【コミカライズ】無職だけど転移先の異世界で加護付与スキルを駆使して30年後の世界滅亡の危機に立ち向かう ~目指せ! 俺だけの最強ハーレムパーティ~

猪木洋平@【コミカライズ連載中】

1520話 vs桜花七侍・雷轟

「桔梗! 助けに来たぞ!!」

 俺は叫ぶ。
 稽古場の奥に位置する雷轟の私室。
 そこに、桔梗はいた。
 彼女は縄で縛られており、身動きが取れないようだ。

「た、高志くん……!?」

「無事だったか、桔梗。良かった……」

 俺はほっと胸を撫で下ろす。
 見たところ、乱暴された様子はない。
 服ははだけているが、それだけと言えばそれだけだ。

「ふはっ。こいつは驚いたな」

 雷轟が部屋の奥から姿を現す。
 年齢は30代~40代くらいか。
 彼の服装はかなりゆったりとしたものだ。
 完全にリラックスモードだったらしい。
 彼は余裕の表情を浮かべたまま、言葉を続ける。

「まさか、本当にここまで来るとは……。流浪人風情にしては大したものだ」

「……お前が雷轟だな? 世間話をするつもりはない。桔梗を返してもらおう。拒否するのならば殺す」

 俺は言う。
 すると、雷轟は愉快そうに笑った。

「くくくっ。いきなり『殺す』とは、物騒な奴だな。あまり強い言葉を使うなよ……弱く見えるぞ?」

「世間話をするつもりはないと言ったはずだ」

「わざわざ殺されに来たのか? それほど、この小娘にご執心というわけか」

「うるさい。

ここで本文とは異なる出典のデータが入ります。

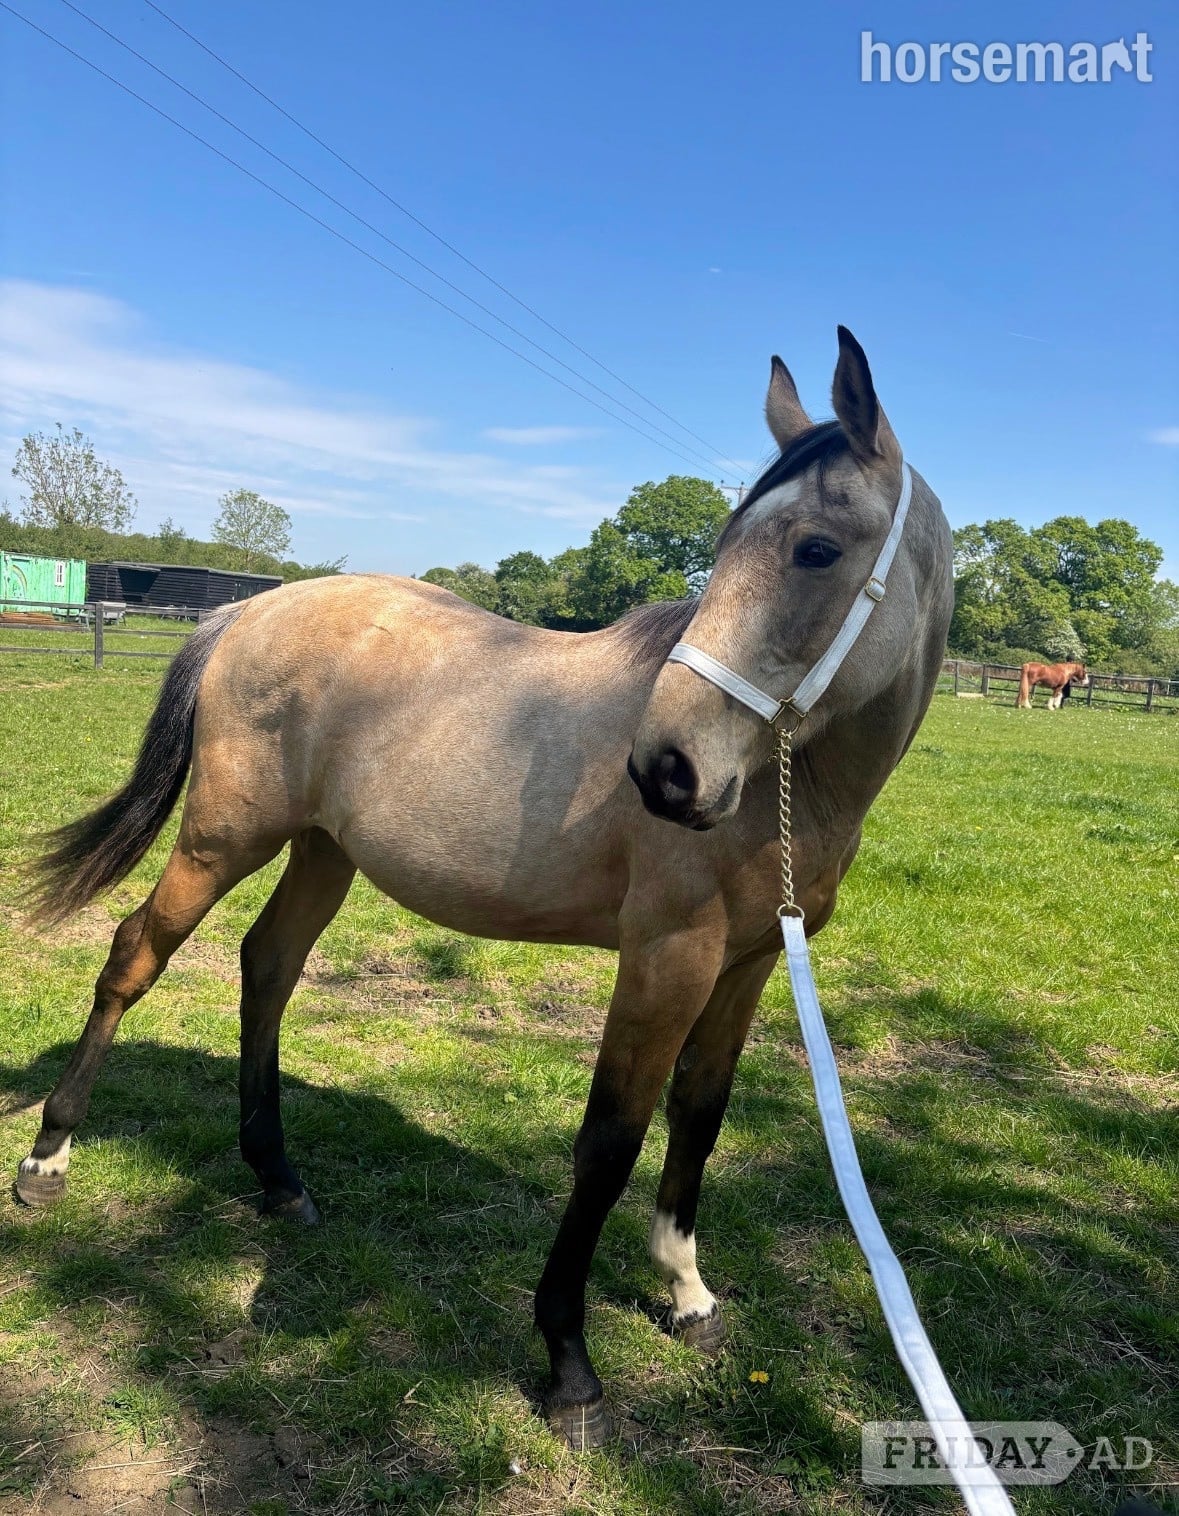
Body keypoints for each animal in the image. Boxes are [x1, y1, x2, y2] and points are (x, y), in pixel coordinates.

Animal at [16, 327, 953, 1448]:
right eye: (727, 546)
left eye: (815, 549)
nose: (666, 771)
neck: (789, 787)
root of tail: (250, 607)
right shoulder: (665, 960)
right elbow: (610, 1139)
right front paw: (568, 1360)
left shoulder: (750, 964)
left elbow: (700, 1111)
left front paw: (686, 1292)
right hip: (223, 836)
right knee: (135, 954)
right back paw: (48, 1157)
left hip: (323, 850)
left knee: (267, 968)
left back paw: (279, 1181)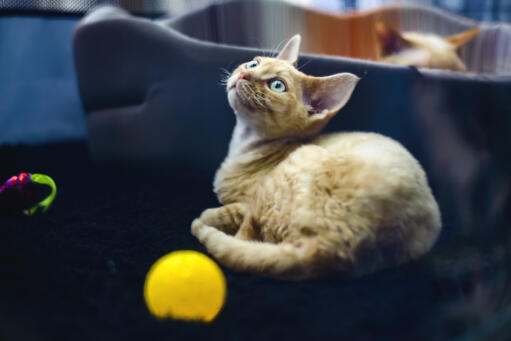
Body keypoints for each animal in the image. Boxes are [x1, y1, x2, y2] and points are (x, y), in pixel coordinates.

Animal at [190, 34, 442, 278]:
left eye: (277, 85)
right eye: (254, 63)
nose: (244, 73)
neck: (243, 146)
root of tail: (325, 246)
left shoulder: (245, 203)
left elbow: (226, 212)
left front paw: (205, 218)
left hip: (290, 173)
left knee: (246, 240)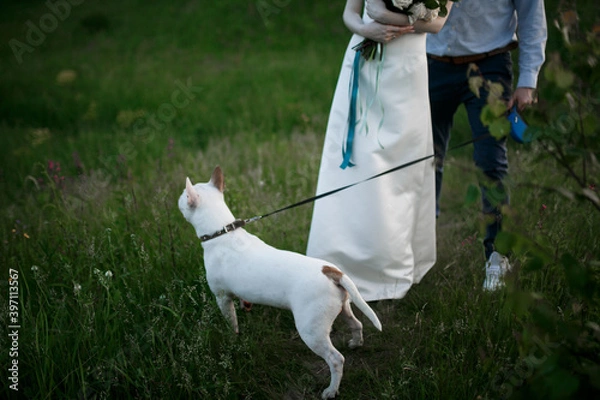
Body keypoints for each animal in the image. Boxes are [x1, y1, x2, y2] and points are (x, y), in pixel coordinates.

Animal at [179, 166, 384, 400]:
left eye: (184, 195)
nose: (178, 198)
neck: (222, 232)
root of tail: (333, 272)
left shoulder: (222, 297)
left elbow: (232, 323)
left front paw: (233, 338)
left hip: (311, 330)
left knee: (335, 359)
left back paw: (331, 390)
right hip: (343, 308)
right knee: (356, 324)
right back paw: (356, 344)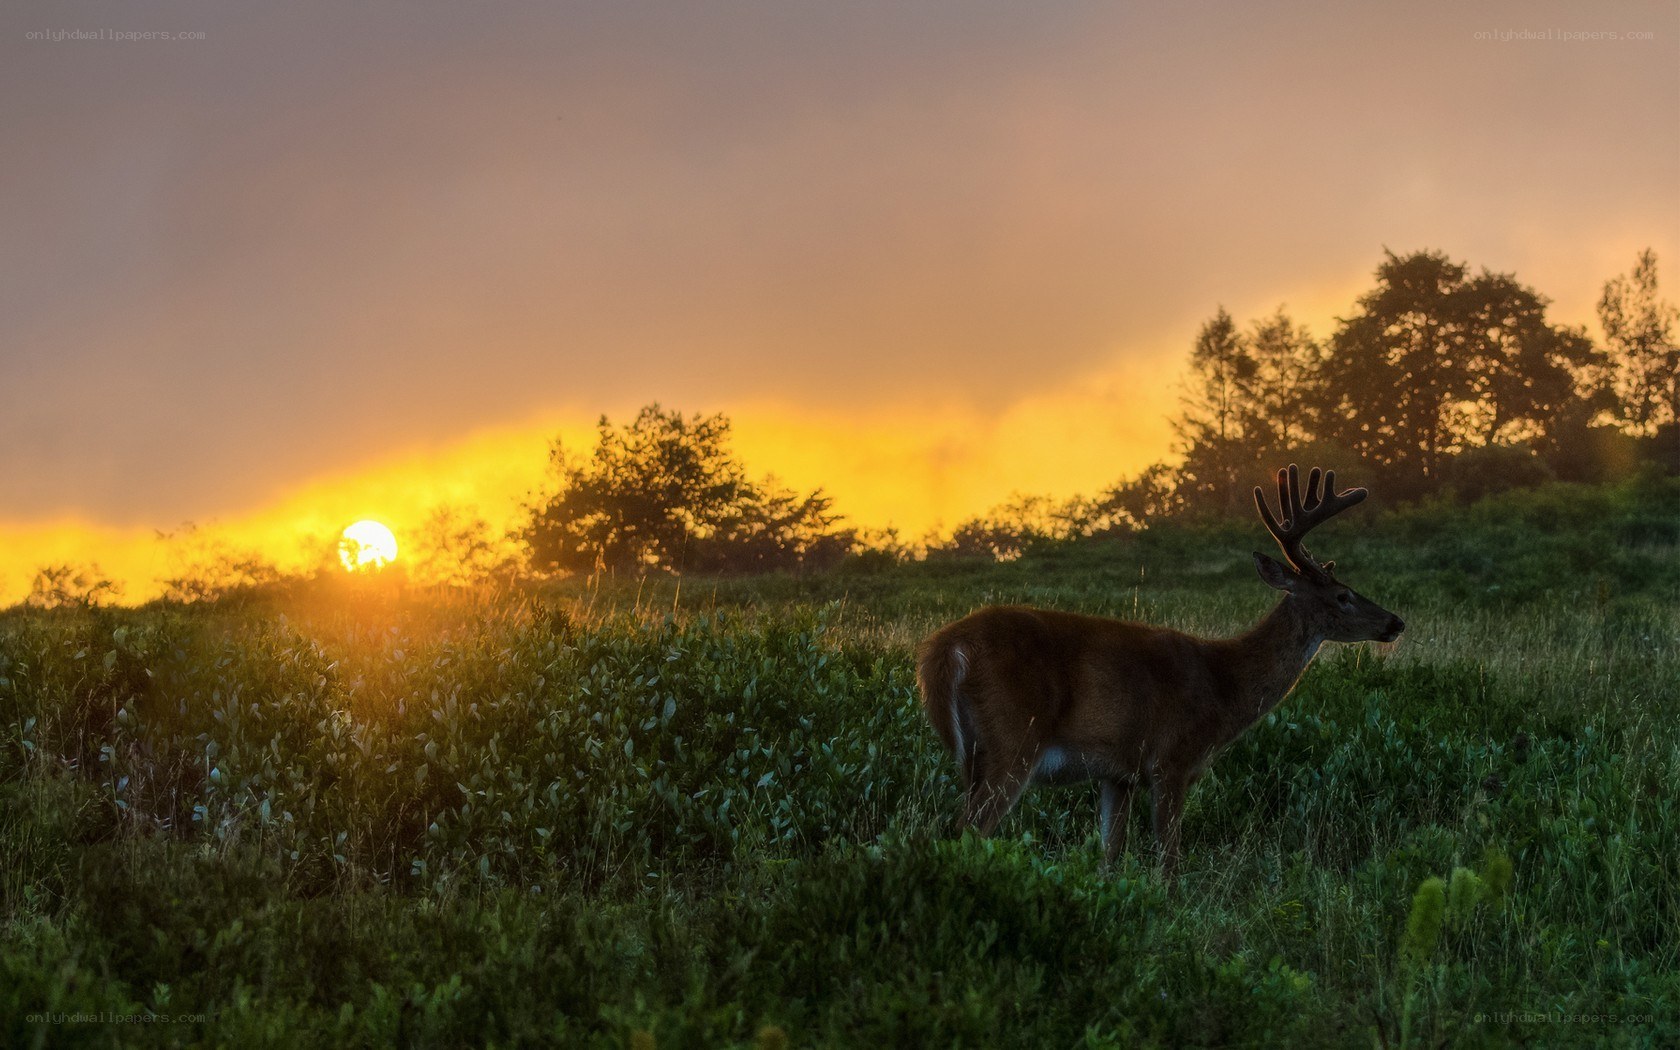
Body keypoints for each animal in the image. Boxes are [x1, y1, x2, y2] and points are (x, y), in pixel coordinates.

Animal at [916, 465, 1404, 877]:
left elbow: (1110, 856)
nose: (1395, 622)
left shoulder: (1119, 772)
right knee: (965, 831)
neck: (1224, 685)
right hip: (1013, 738)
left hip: (974, 753)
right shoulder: (1172, 759)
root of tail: (945, 646)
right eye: (1343, 596)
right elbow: (1169, 861)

桔梗は俺の師匠だ。武神流を教えてもらうことで、俺の剣術はさらなる高みに登れる。彼女を失うわけにはいかない」

 話をするだけでは埒が明かない。
 俺は刀を抜く。
 それを見て、雷轟は嘲笑した。

「はっ! そんな小さな棒切れで儂の相手が務まるかな?」

 そう言って、雷轟は傍らから巨大な武器を手に取る。
 それは巨大な金砕棒だった。

「お前の剣術がどれほどのものか、儂が直々に見極めてやる」

 雷轟は言う。
 やはり、戦うしかないようだ。
 俺は無言で頷く。

「た、高志くん……!」

 桔梗が叫ぶ。
 彼女は泣きそうな顔をしていた。
 そんな彼女を安心させるように、俺は微笑んで見せる。
 そして、雷轟に対して油断なく刀を構えた。

 これで3人目の桜花七侍との戦闘だ。
 彼はどういった戦い方をするのか……。
 慎重に見極める必要がある。

「来ないのか? ならば、こちらから行かせてもらうぞ!!」

 雷轟は金砕棒を振りかぶる。
 彼からこちらまで、まだ距離がかなりある。
 いったい何を仕掛けてくるつもり――

「【雷轟六卦】」

 雷轟は呟く。
 すると、超速で雷轟は間合いを詰めてきた。

「ッ……!!」

 俺は咄嗟に刀を構え、防御の体勢を取る。
 だが、間に合わなかった。
 金砕棒による重い一撃が俺を襲う。
 俺の体は吹き飛び、壁に叩きつけられた。

「ぐっ……!」

 衝撃に耐えつつ、俺は記憶を思い起こす。
 今の技は、どこかで見たことがあるような……。
 記憶はおぼろげだが、冒険者活動をしている中で知り合った武闘家やオーガの少女戦士が使っていた気がする。
 しかし、威力や速度はそれらより遥かに上だった。
 俺は壁に叩きつけられたまま、しばらく動かない。

「誰が……誰を『殺す』って? 身の程知らずが……」

 雷轟はニタリと笑う。
 そして、床に倒れる俺に向かって歩み寄ってくるのだった。